[SELECTED EXTRACT Boundary: Start]
Conduct exams for admission of law students -Supreme Court orders

Mr Benson Nutsukpui, GBA President

Mr Benson Nutsukpui, GBA President

The Supreme Court (SC) yesterday gave the greenlight to the General Legal Council (GLC) to go ahead and conduct examination for admission of Bachelor of Law students (LLB) into the Ghana School of Law.

A five-member panel of judges presided over by Justice Julius Ansah refused an application for interlocutory injunction filed by renowned constitutional lawyer, Professor Stephen Kweku Asare.

The plaintiff wanted to stop the entrance into the law school examination which comes off today but the judges disagreed with his argument on grounds that halting the examination would cause irreparable damage to the GLC.

Justice Annin Yeboah who read the judgement said the court took into consideration the balance of convenience, noting that plaintiff filed the application on July 19 when the students had prepared to take the examination.

Again, the apex court said the argument by counsel for plaintiff, Mr. Kofi Bentil that Legislative Instrument (LI) 2355 which regulates the conduct of examination is unconstitutional is misconceived and that the new law repeals LI 1296.
[SELECTED EXTRACT Boundary: End]
◆ **YOUR GOAL**
Set down word for word the passage of the news report on the law school exam ruling from "The Supreme Court" up to and including "take the examination.".
[DATA LISTING Boundary: Start]
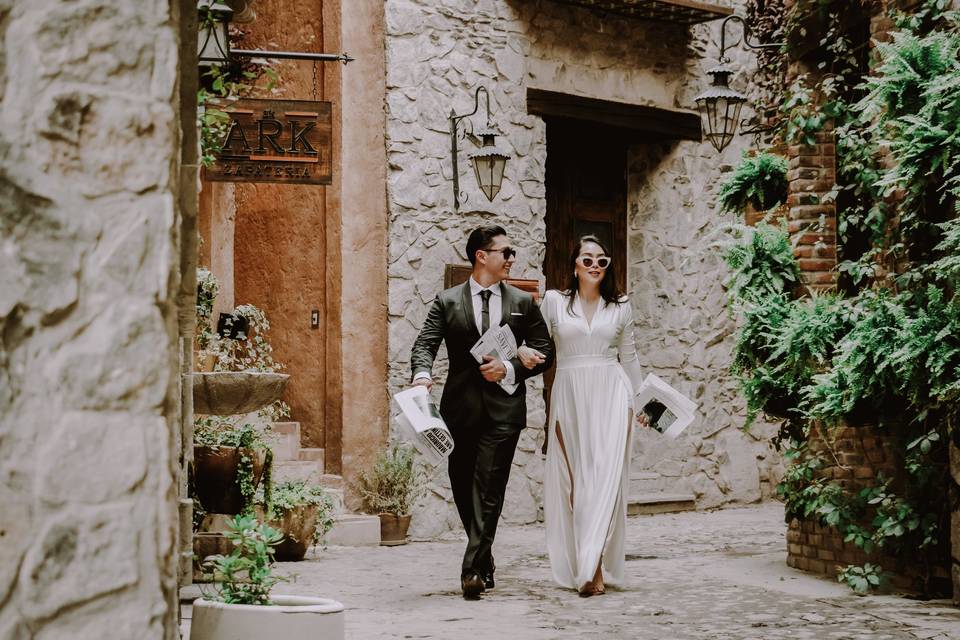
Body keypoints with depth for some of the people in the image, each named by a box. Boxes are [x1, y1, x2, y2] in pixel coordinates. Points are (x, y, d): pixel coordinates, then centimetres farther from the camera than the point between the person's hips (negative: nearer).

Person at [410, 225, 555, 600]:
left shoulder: (523, 303, 9)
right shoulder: (447, 302, 5)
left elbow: (544, 351, 8)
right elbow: (425, 344, -5)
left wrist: (509, 370, -9)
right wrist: (422, 374, -26)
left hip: (504, 407, -1)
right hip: (460, 408, 1)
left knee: (488, 490, -11)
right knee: (463, 488, 8)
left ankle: (473, 569, -14)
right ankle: (484, 560, 25)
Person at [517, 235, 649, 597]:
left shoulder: (620, 307, 10)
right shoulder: (554, 301, 6)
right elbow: (536, 342, 8)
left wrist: (638, 403, 18)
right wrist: (523, 352, -15)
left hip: (610, 394, 0)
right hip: (569, 394, 0)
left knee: (605, 475, -12)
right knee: (574, 479, 0)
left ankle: (592, 566, -17)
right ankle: (582, 565, 8)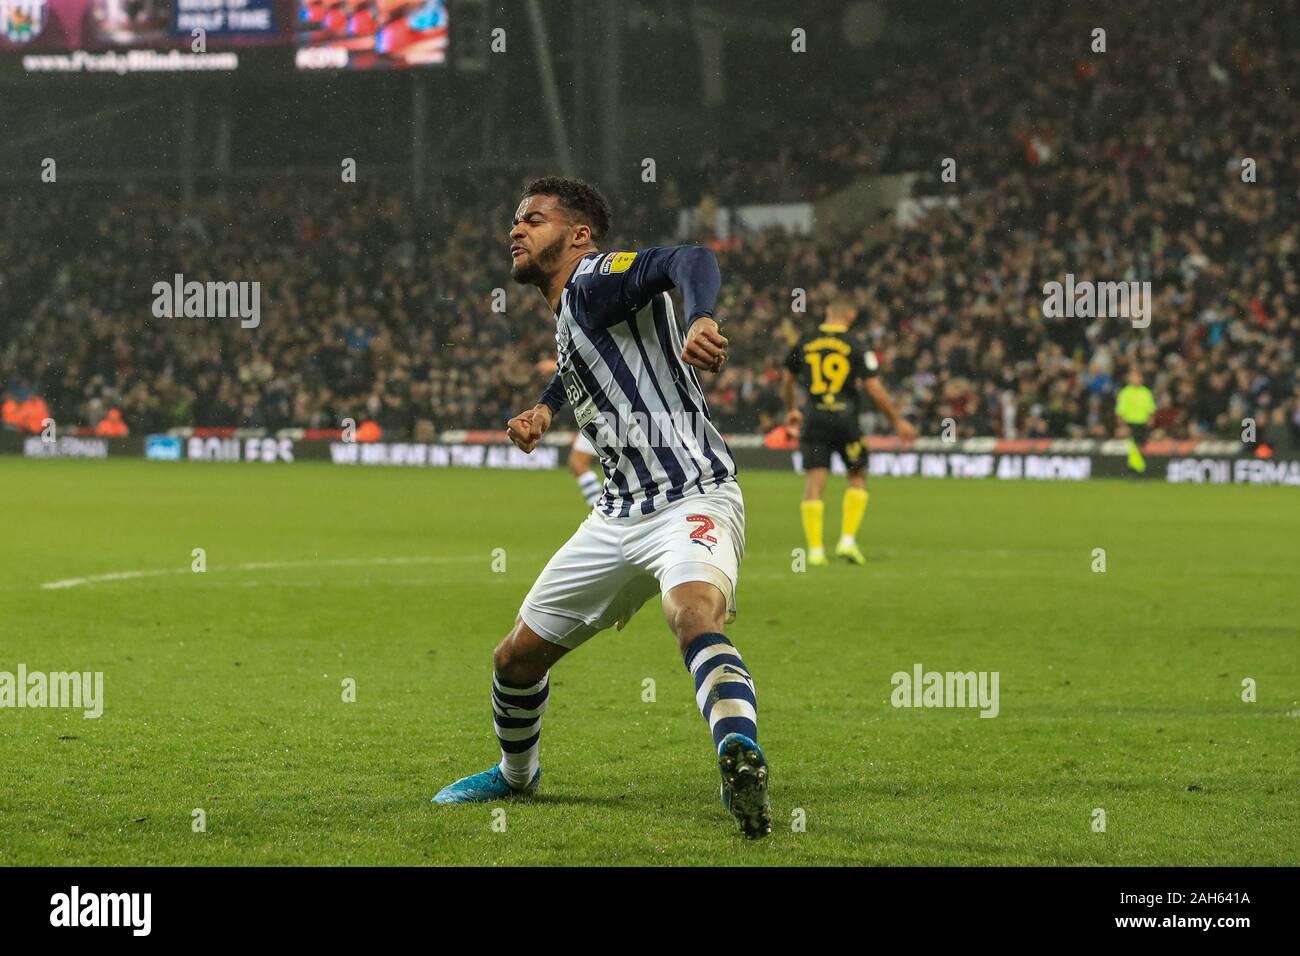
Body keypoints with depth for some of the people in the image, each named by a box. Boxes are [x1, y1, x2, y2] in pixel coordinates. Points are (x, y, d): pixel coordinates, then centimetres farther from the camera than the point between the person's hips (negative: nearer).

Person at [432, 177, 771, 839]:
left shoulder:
[DATA LISTING Boundary: End]
◆ **EXERCISE RESPONSE**
The Supreme Court (SC) yesterday gave the greenlight to the General Legal Council (GLC) to go ahead and conduct examination for admission of Bachelor of Law students (LLB) into the Ghana School of Law.

A five-member panel of judges presided over by Justice Julius Ansah refused an application for interlocutory injunction filed by renowned constitutional lawyer, Professor Stephen Kweku Asare.

The plaintiff wanted to stop the entrance into the law school examination which comes off today but the judges disagreed with his argument on grounds that halting the examination would cause irreparable damage to the GLC.

Justice Annin Yeboah who read the judgement said the court took into consideration the balance of convenience, noting that plaintiff filed the application on July 19 when the students had prepared to take the examination.